■ **TASK BRIEF**:
Rewrite all of the material with "top-left" changed to "upper-left", keeping everything else the same. Leave the pictures out of your answer.
++++ EXERCISE MATERIAL
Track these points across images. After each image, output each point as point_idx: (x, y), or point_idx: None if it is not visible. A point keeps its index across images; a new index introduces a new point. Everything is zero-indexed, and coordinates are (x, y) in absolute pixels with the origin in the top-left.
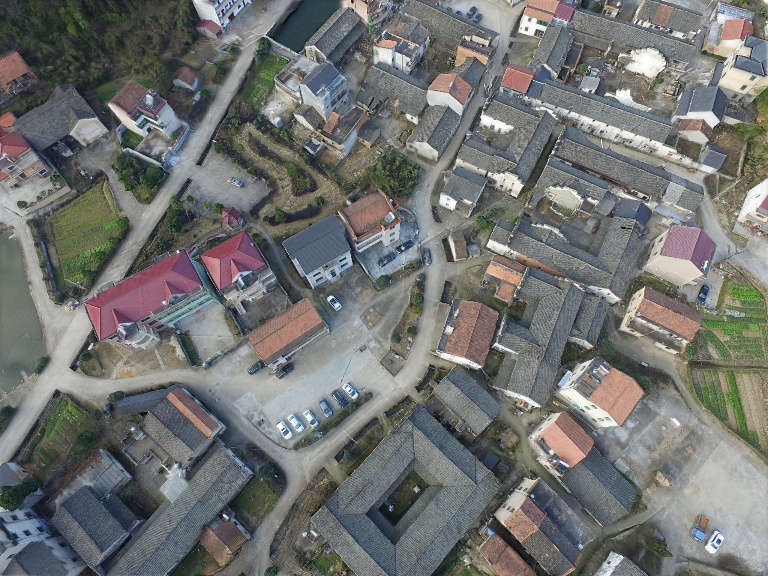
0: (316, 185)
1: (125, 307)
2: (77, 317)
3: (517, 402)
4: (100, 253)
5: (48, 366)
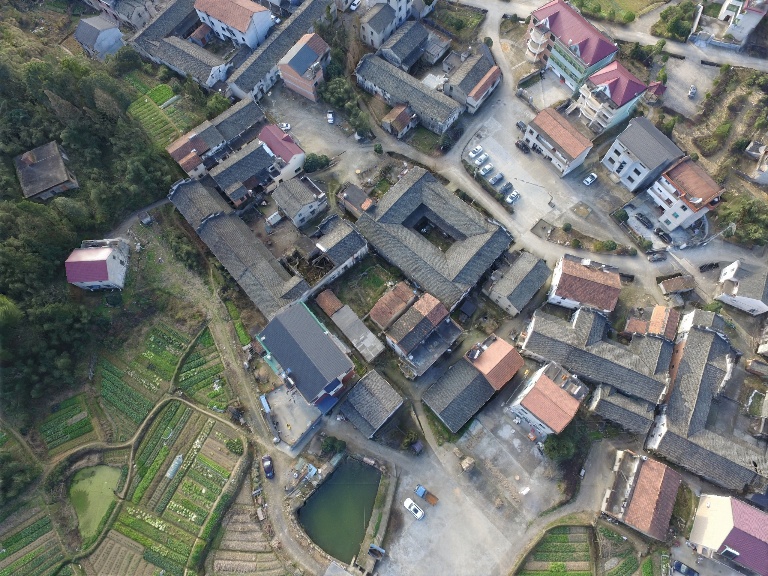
0: (710, 156)
1: (562, 19)
2: None
3: None
4: (599, 7)
5: (504, 2)
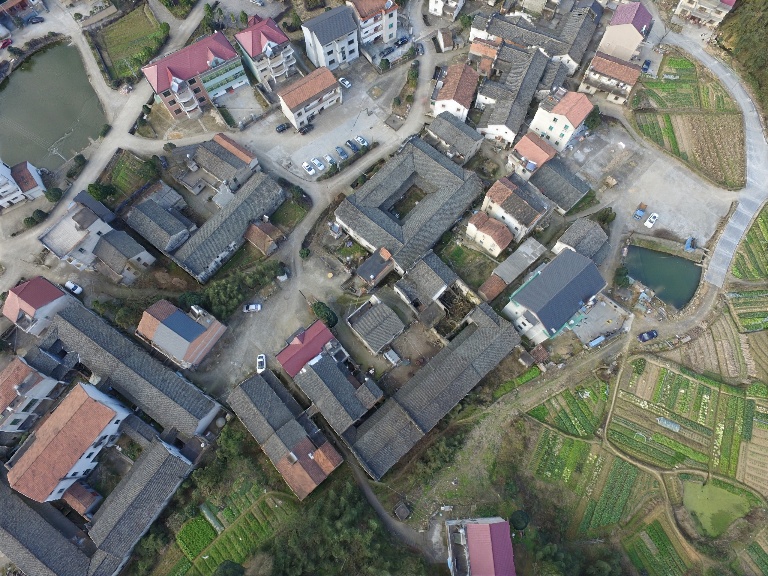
0: (325, 3)
1: (176, 67)
2: (131, 98)
3: (496, 142)
4: (148, 47)
5: (110, 132)
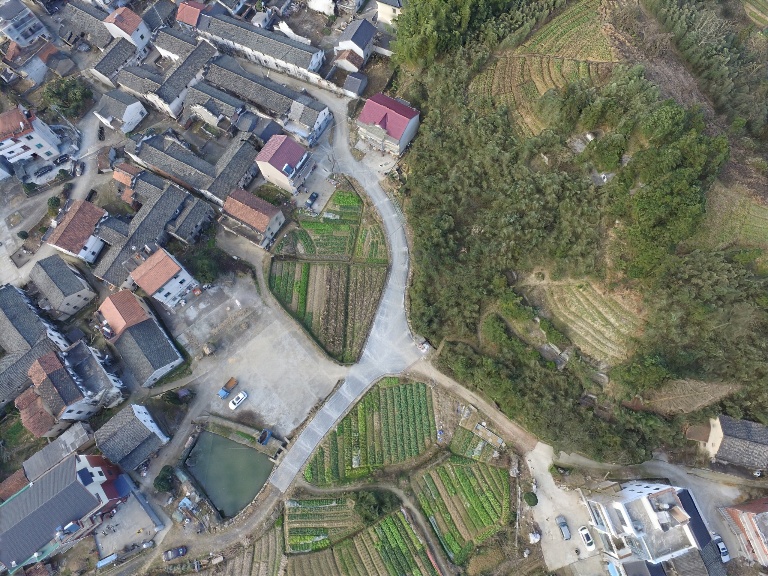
0: (2, 109)
1: None
2: None
3: None
4: None
5: None
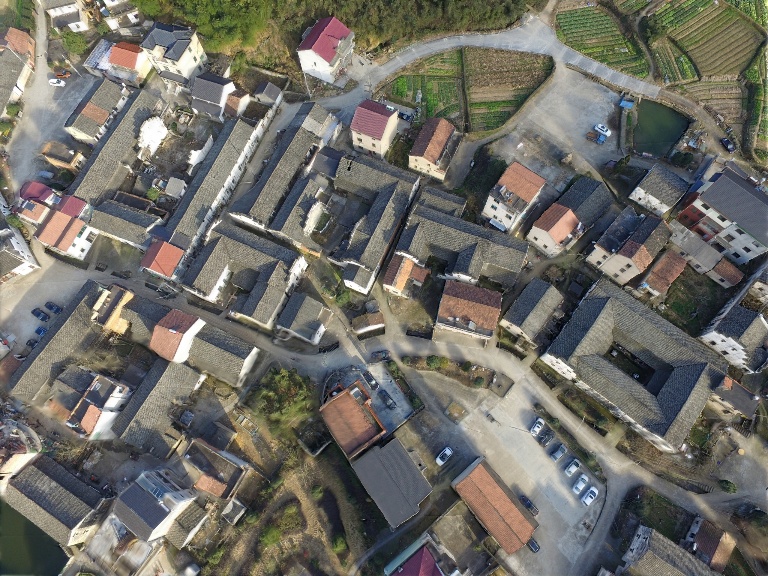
0: (291, 500)
1: None
2: None
3: (522, 266)
4: None
5: None
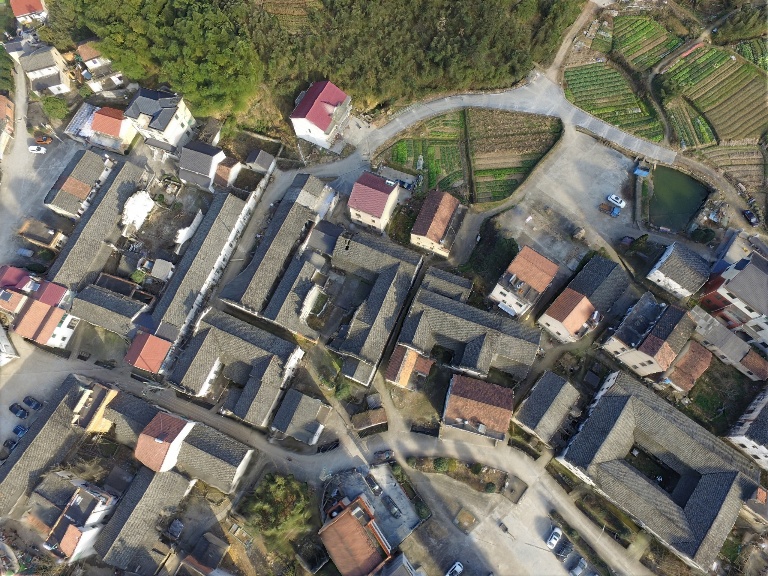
0: None
1: None
2: None
3: None
4: None
5: None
++++++++
■ **RESPONSE**:
Track these points across images. After each image, output each point as point_idx: (x, y), or point_idx: None if it is not visible. A point keeps its index across images; a new index introduces a new point. Everything is zero-indexed, and coordinates are (x, y) in absolute pixels with the origin in the upper-left.
0: (316, 185)
1: (125, 307)
2: (77, 317)
3: (517, 402)
4: (100, 253)
5: (48, 366)
0: (710, 156)
1: (562, 19)
2: None
3: None
4: (599, 7)
5: (504, 2)
0: (325, 3)
1: (176, 67)
2: (131, 98)
3: (496, 142)
4: (148, 47)
5: (110, 132)
0: (2, 109)
1: None
2: None
3: None
4: None
5: None
0: (291, 500)
1: None
2: None
3: (522, 266)
4: None
5: None
0: None
1: None
2: None
3: None
4: None
5: None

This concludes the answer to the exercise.